Zheng Tai buru-buru memarkir Bentley di depan toko, lalu membungkuk dalam pada Lin Xuan sebelum pergi.
Sekitar tiga ratus meter dari toko BMW, Nona Zhou yang tadi dipecat oleh Zheng Tai masih mondar-mandir di sekitar sana. Ia belum pergi, melainkan menghubungi sepupunya lewat telepon.
Tak lama, telepon tersambung.
“Kakak, aku dibully orang,” kata Nona Zhou dengan nada marah.
“Sial, masih ada yang berani membully sepupuku?” maki si kakak, lalu bertanya, “Ceritakan, siapa brengsek yang berani macam-macam?”
Ia memang sangat menyayangi sepupunya, begitu mendengar dia diperlakukan tidak adil, langsung naik darah.
“Tadi di showroom Bentley, ada seorang kampungan yang menang undian lalu mau beli mobil. Aku tidak sadar siapa dia, malah menyinggung dia. Dia mengadu pada manajer, sekarang aku sampai kehilangan pekerjaan, kakak harus balaskan dendamku!” kata Nona Zhou penuh keluh kesah.

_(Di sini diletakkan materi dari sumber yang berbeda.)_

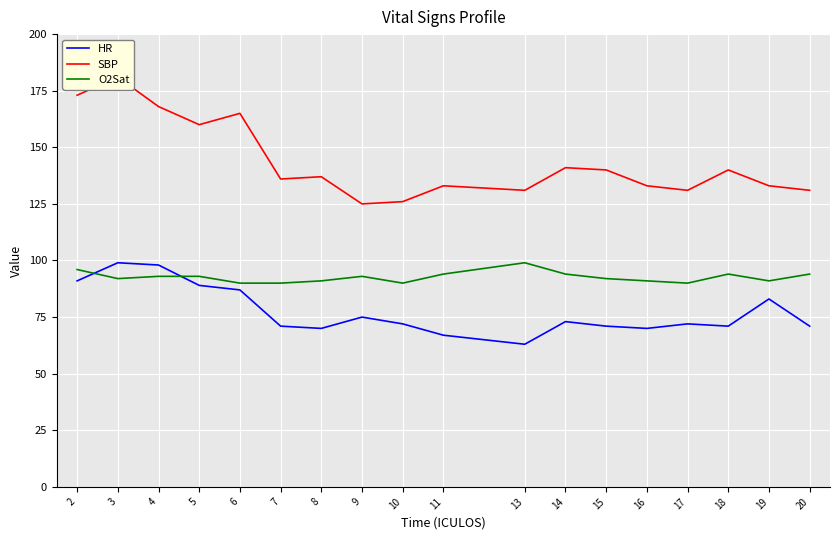

Count the number of data series in this chart.

3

“Ada juga yang begitu? Tenang saja, aku akan bawa orang ke sana sekarang juga, pasti akan membelamu. Bukankah dia beli Bentley karena menang undian, harusnya dia bayar ganti rugi besar pada kita!”
Si kakak berkata dengan dingin dari seberang telepon.

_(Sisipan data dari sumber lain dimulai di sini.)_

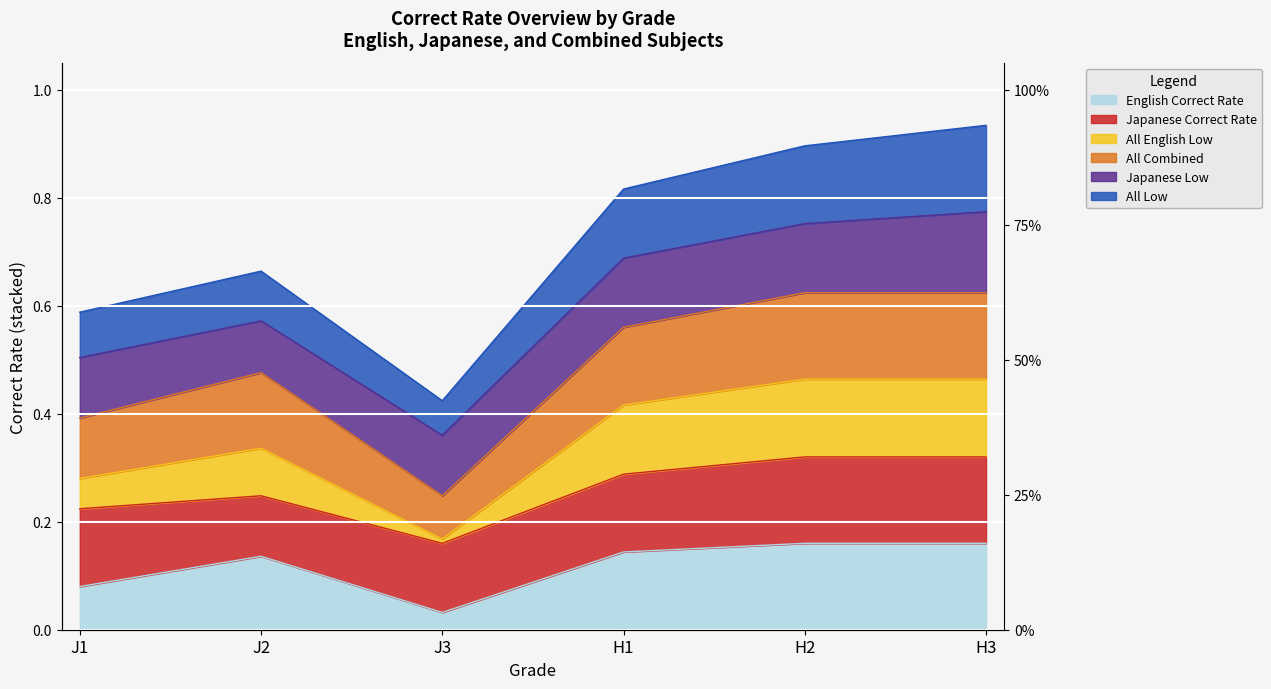

How many English Correct Rate values are between 0 and 1?

6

“Benar, kakak memang cerdas, aku kok tidak kepikiran,” kata Nona Zhou dengan penuh semangat.
Lin Xuan bisa membeli Bentley, pasti masih punya banyak uang. Sekarang dia sampai kehilangan pekerjaan, meminta ganti rugi pada Lin Xuan rasanya sangat wajar. Bukankah memang seharusnya begitu?